Le même argumentaire est déroulé sur les réseaux sociaux par le camp pro-Hamas et plus largement pro-palestinien, où est largement avancée l’idée que les «bébés décapités» serait une infox pour rallier l’opinion internationale. Circule, par exemple, le montage représentant des soldats de Tsahal en couches-culottes, suggérant que les seuls «bébés tués» depuis les attaques du Hamas seraient des militaires. Ce qui revient à nier le fait que sur les 1 200 morts israéliens, une très grande majorité sont des civils, femme et enfants inclus.

D’autres comptes mettent en avant des photos d’enfants gazaouis qui, eux seraient «réellement» morts sous les bombes. «Pendant qu’ils assurent que 40 bébés ont été décapités sans aucune preuve, voici ce qu’il se passe à Gaza», écrit par exemple un compte très influent, diffusant des images insoutenables d’un nourrisson inanimé tiré de décombres, présentées comme la conséquence de frappes israéliennes. Une vidéo qui a été visionnée près de 2,4 millions de fois.

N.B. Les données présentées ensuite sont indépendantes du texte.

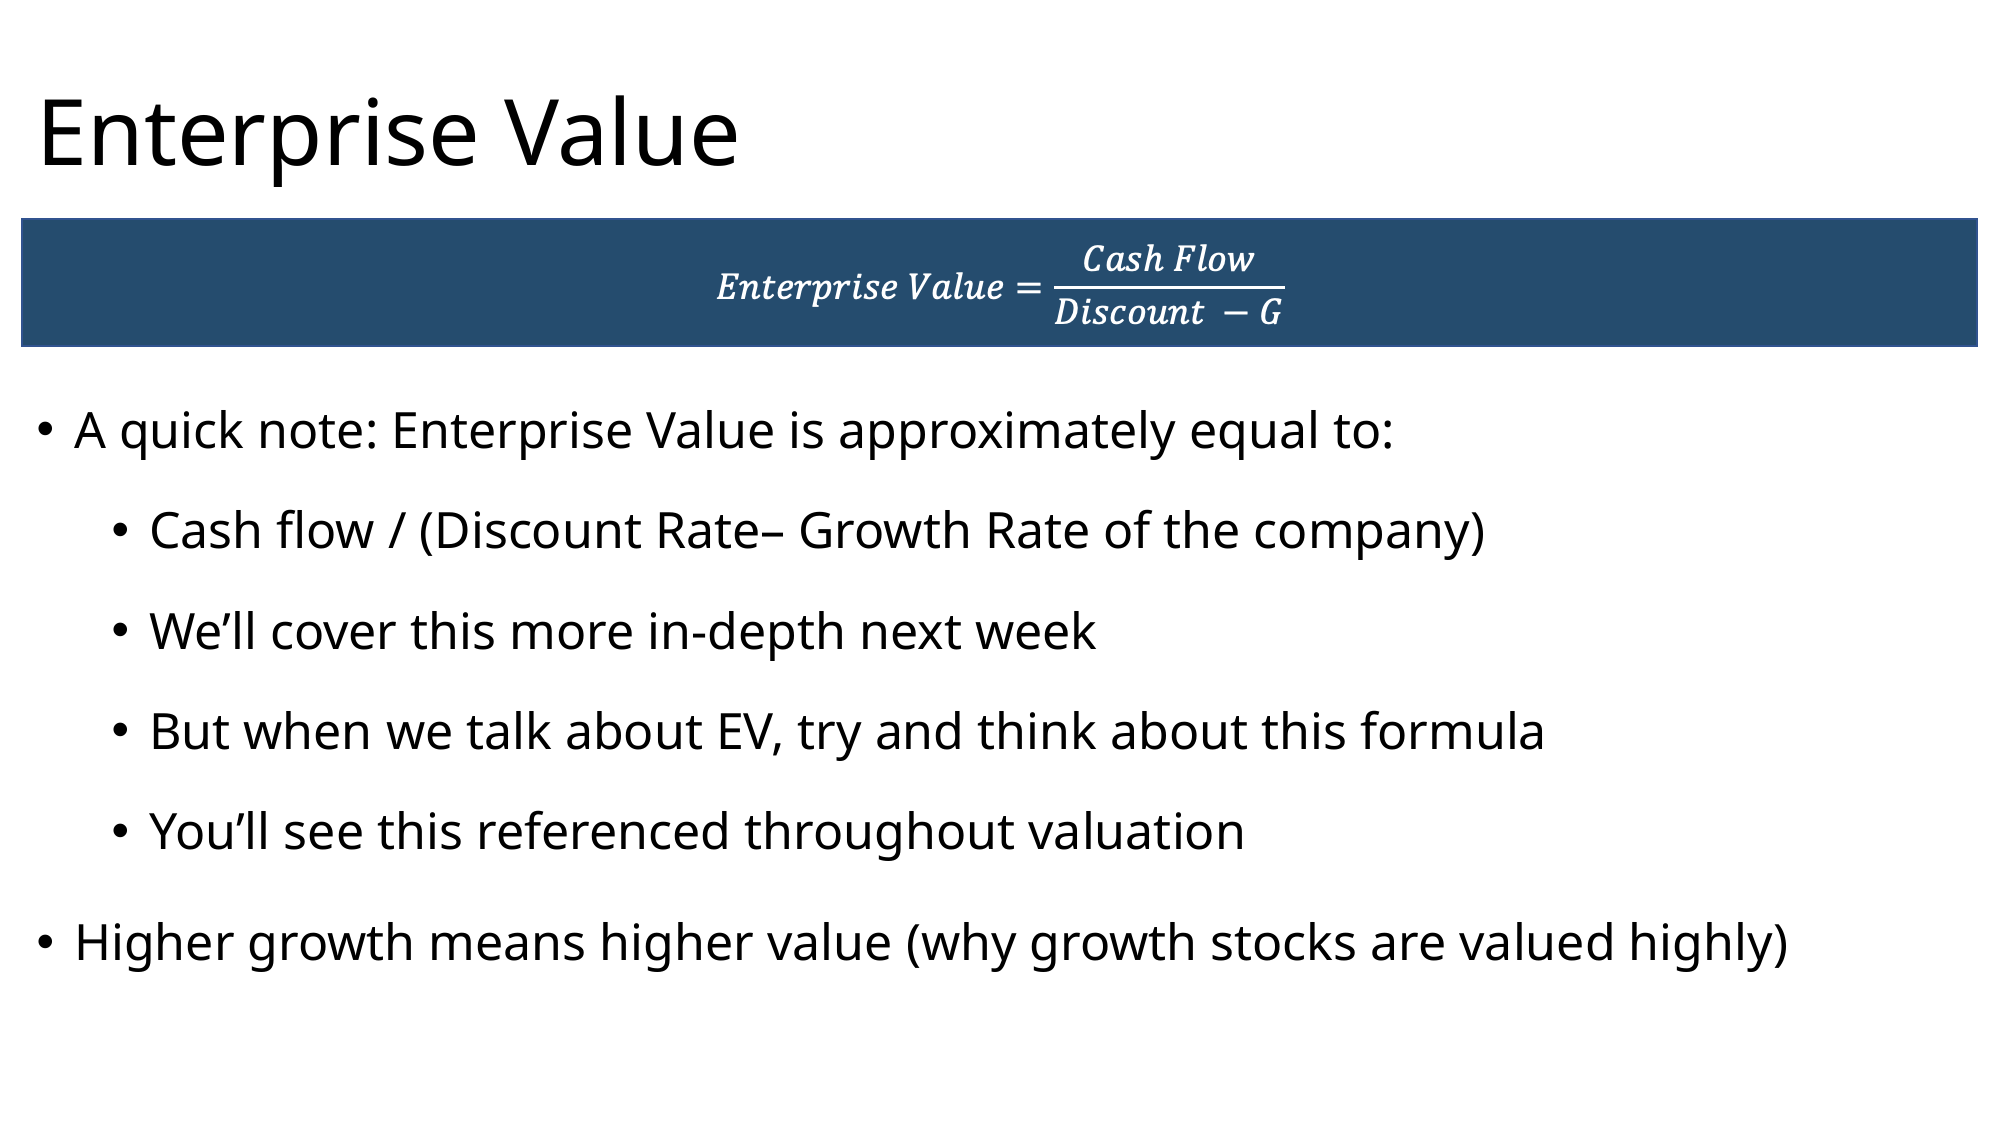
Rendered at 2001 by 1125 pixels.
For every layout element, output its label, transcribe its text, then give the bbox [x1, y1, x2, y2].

title Enterprise Value [21, 60, 1978, 211]
list A quick note: Enterprise Value is approximately equal to: Cash flow / (Discount Rate– Growth Rate of the company) We’ll cover this more in-depth next week But when we talk about EV, try and think about this formula You’ll see this referenced throughout valuation Higher growth means higher value (why growth stocks are valued highly) [21, 360, 1978, 1014]
text_box [397, 229, 1602, 331]
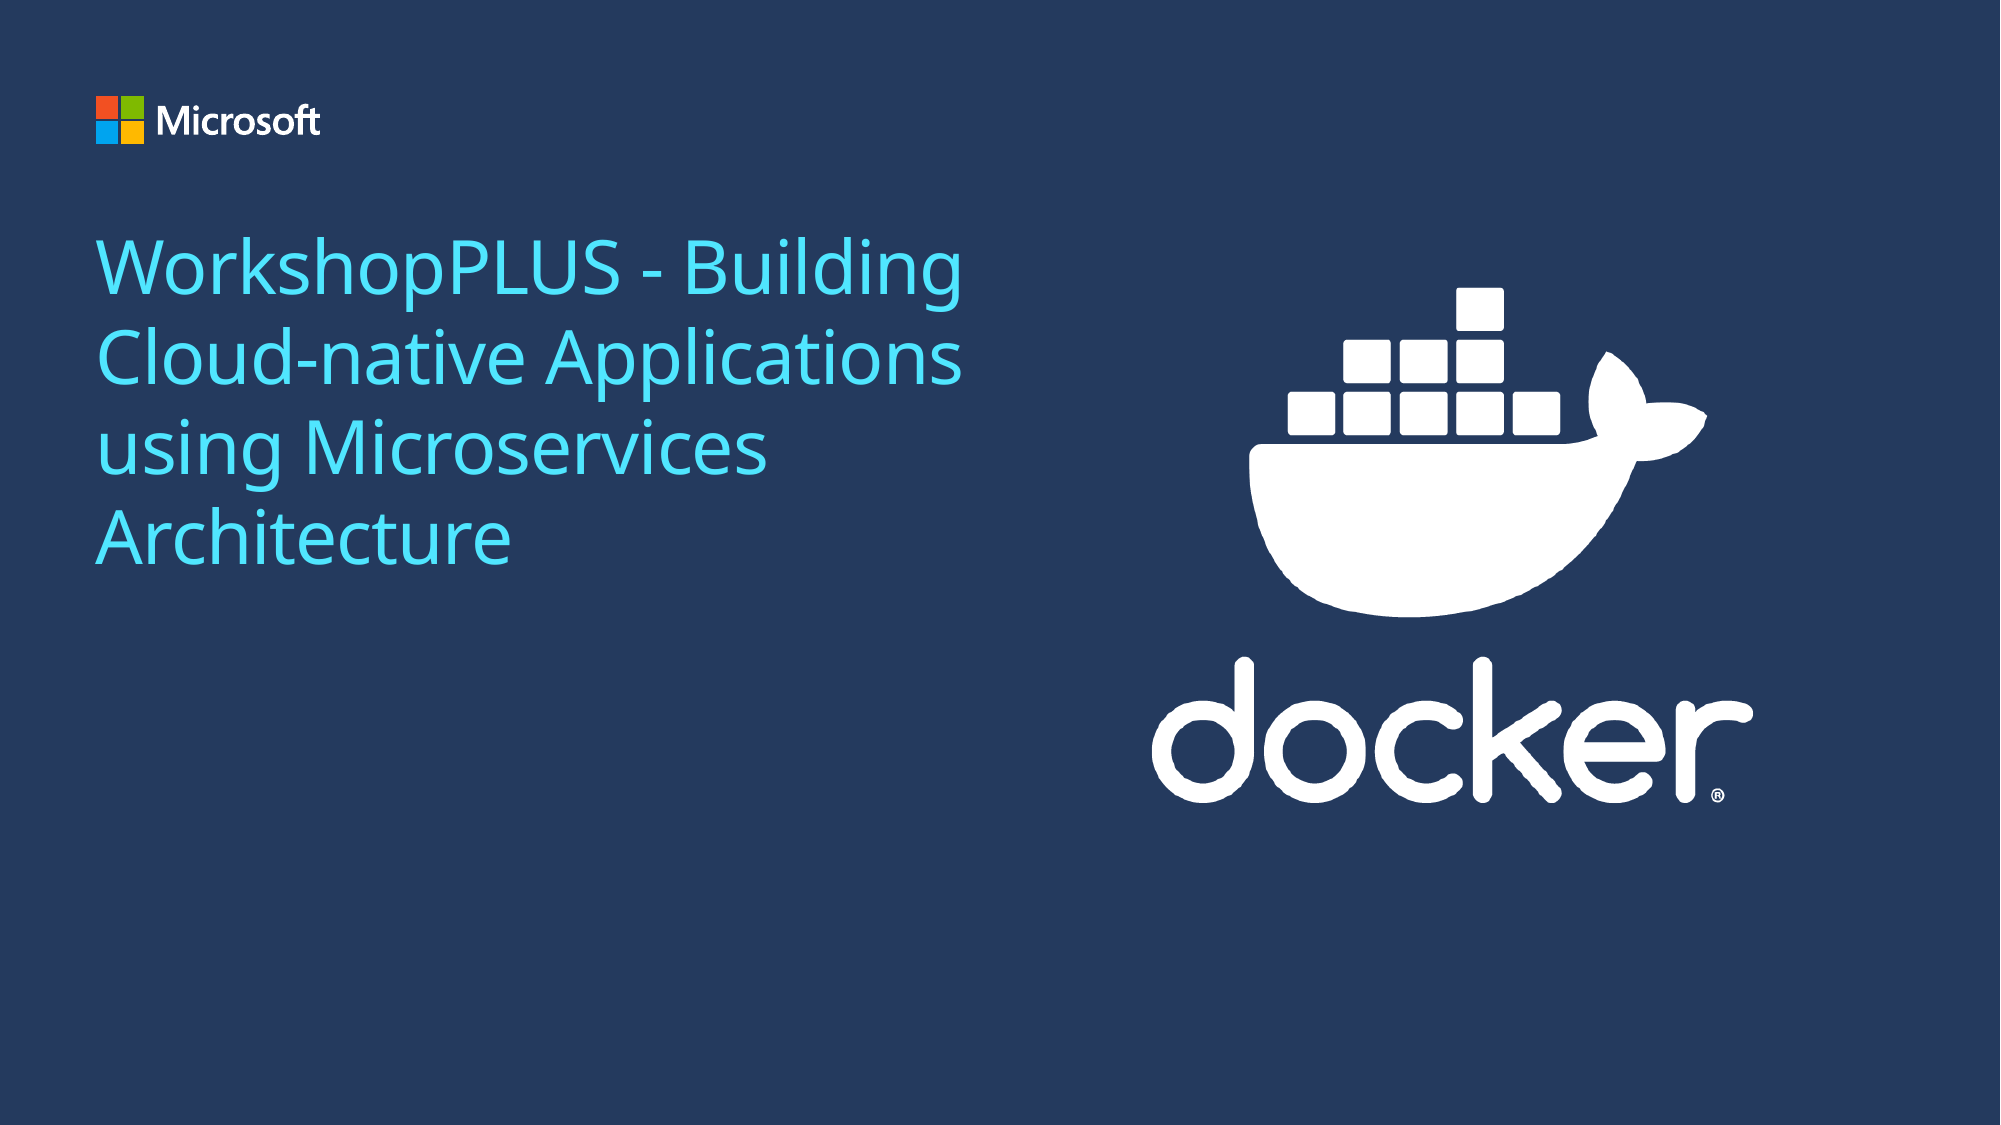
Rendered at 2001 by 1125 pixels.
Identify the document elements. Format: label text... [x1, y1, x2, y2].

Ce même mécanisme de décrédibilisation a été mis en place depuis une rétractation du Los Angeles Times concernant des allégations de viols par les assaillants du Hamas. Le 9 octobre en fin de journée, une tribune de l’éditorialiste Jonah Goldberg faisant mention de viols perpétrés durant les attaques du Hamas a été modifiée. Une note indique désormais : «Une précédente version de cette tribune mentionnait des viols dans les attaques, mais ces affirmations n’ont pas été confirmées.» Une précision que l’agence de presse du Hamas Quds News Agency s’est faite un devoir de relayer, et que des comptes pro-Hamas utilisent, là encore, comme la «preuve» d’accusations infondées de manière plus générale. Un compte écrit par exemple : «D’abord, c’était un énorme hoax autour des viols pendant la rave. Maintenant, c’est les bébés décapités. C’est quoi la suite ? Le Hamas a dévoré des gens vivants ?»

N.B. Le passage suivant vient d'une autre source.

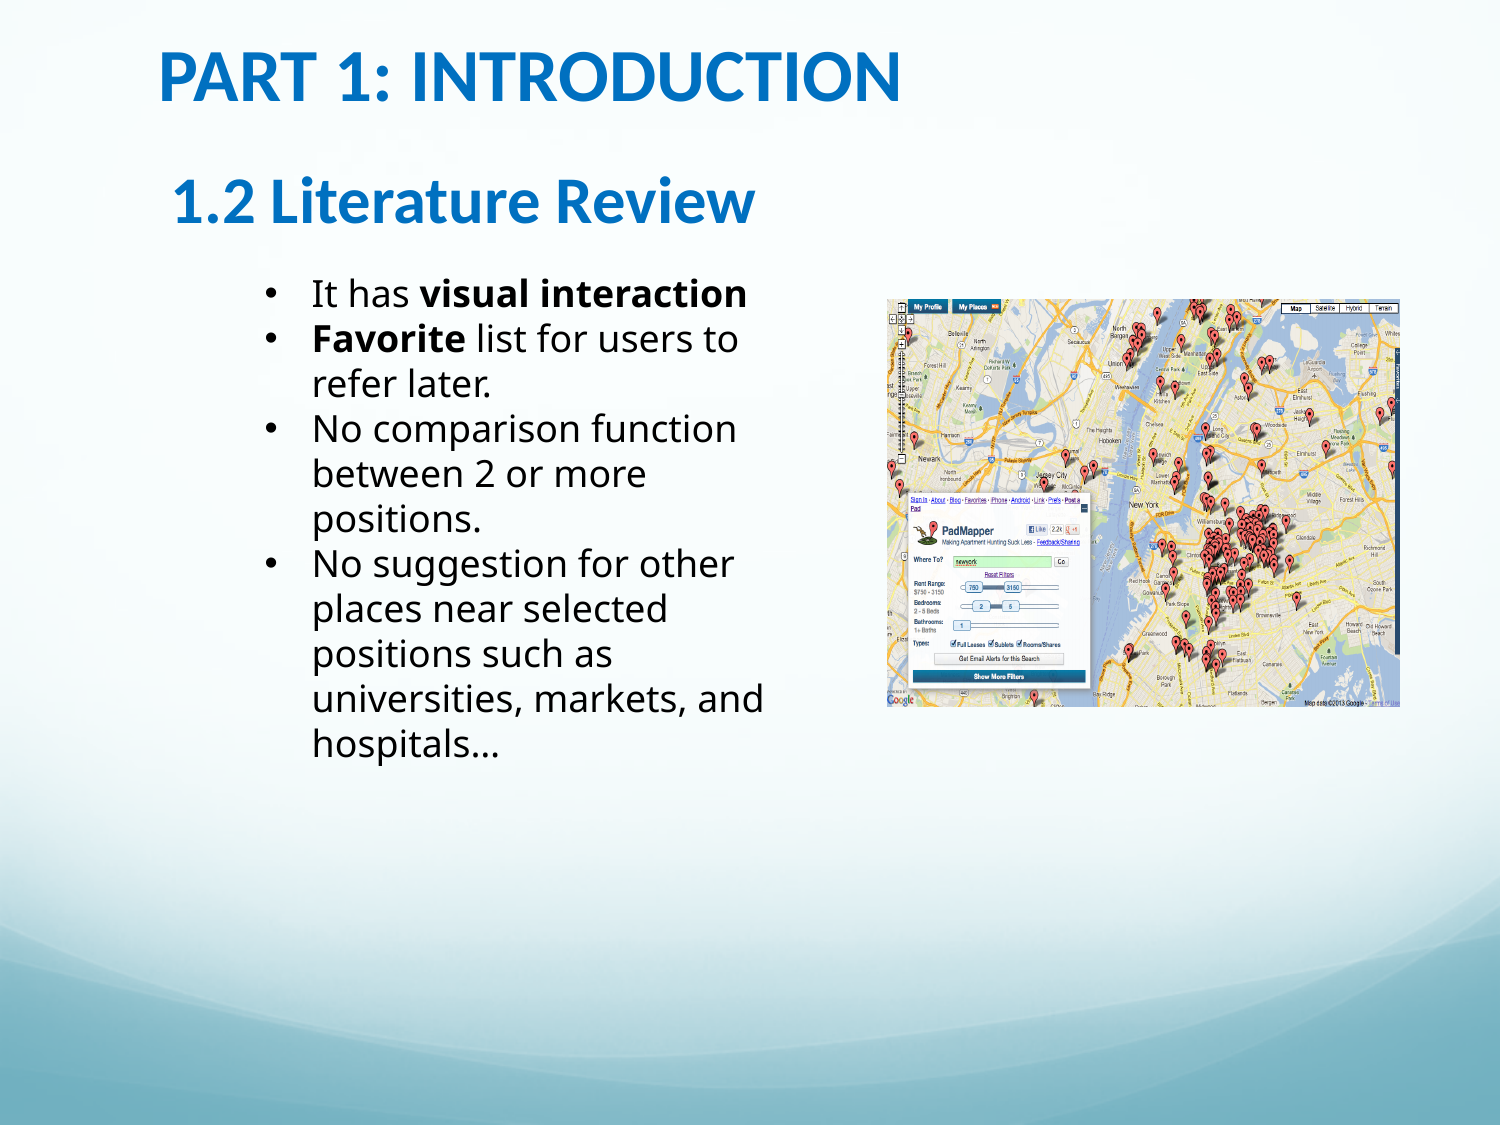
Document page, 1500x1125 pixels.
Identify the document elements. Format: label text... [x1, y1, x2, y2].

text_box 1.2 Literature Review [155, 149, 772, 245]
text_box PART 1: INTRODUCTION [144, 18, 919, 124]
picture [886, 299, 1401, 707]
text_box It has visual interaction Favorite list for users to refer later. No comparison function between 2 or more positions. No suggestion for other places near selected positions such as universities, markets, and hospitals… [174, 262, 825, 773]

Cette rhétorique, qui se nourrit d’informations fausses ou encore insuffisamment vérifiées, alimente une autre forme de désinformation, éludant le fait que des massacres de civils ont incontestablement eu lieu lors de l’attaque du 7 octobre. Ces tueries de masse ont été depuis dûment documentées. Comme l’a rapporté CheckNews, de nombreuses images diffusées par le Hamas à des fins de propagande, ou par des citoyens israéliens, témoignent d’atrocités relevant du crime de guerre.

Dans le kibboutz de Kfar Aza d’où est partie l’affaire, il est encore trop tôt pour dresser un décompte des victimes. Le journal Haaretz, dans le reportage d’un envoyé sur place, cite l’équipe d’inhumation du Rabbinat militaire qui indique : «C’est aussi grave, probablement pire, que le massacre du kibboutz Be’eri.» A propos duquel, lundi soir, les secours ont annoncé avoir découvert 108 corps, parmi lesquels des femmes et des enfants.

Selon un post publié jeudi après-midi sur X par le journaliste américain Barak Ravid, Benjamin Netanyahou a montré au chef de la diplomatie américaine Antony Blinken, lors de sa visite en Israël, des photos de bébés assassinés par le Hamas. « Une photo était celle d’un bébé qui avait reçu une balle dans la tête et une autre photo d’un bébé dont le corps avait été brûlé par des militants du Hamas, écrit le journaliste, qui ajoute, n’employant pas le terme « décapitation » : j’ai vu les photos. Elles sont horribles ». A 16h14, jeudi, le compte X du premier ministre israélien a fini par poster les images en question, avec ce commentaire, évoquant des « bébés assassinés », mais également sans parler de « décapitation » : « voici quelques photos que le Premier ministre Benjamin Netanyahou a montrées au Secrétaire d’Etat Antony Blinken. Ce sont d’horribles images de bébés assassinés et brûlés par les monstres du Hamas. Le Hamas est inhumain. Le Hamas est l’Etat islamique.»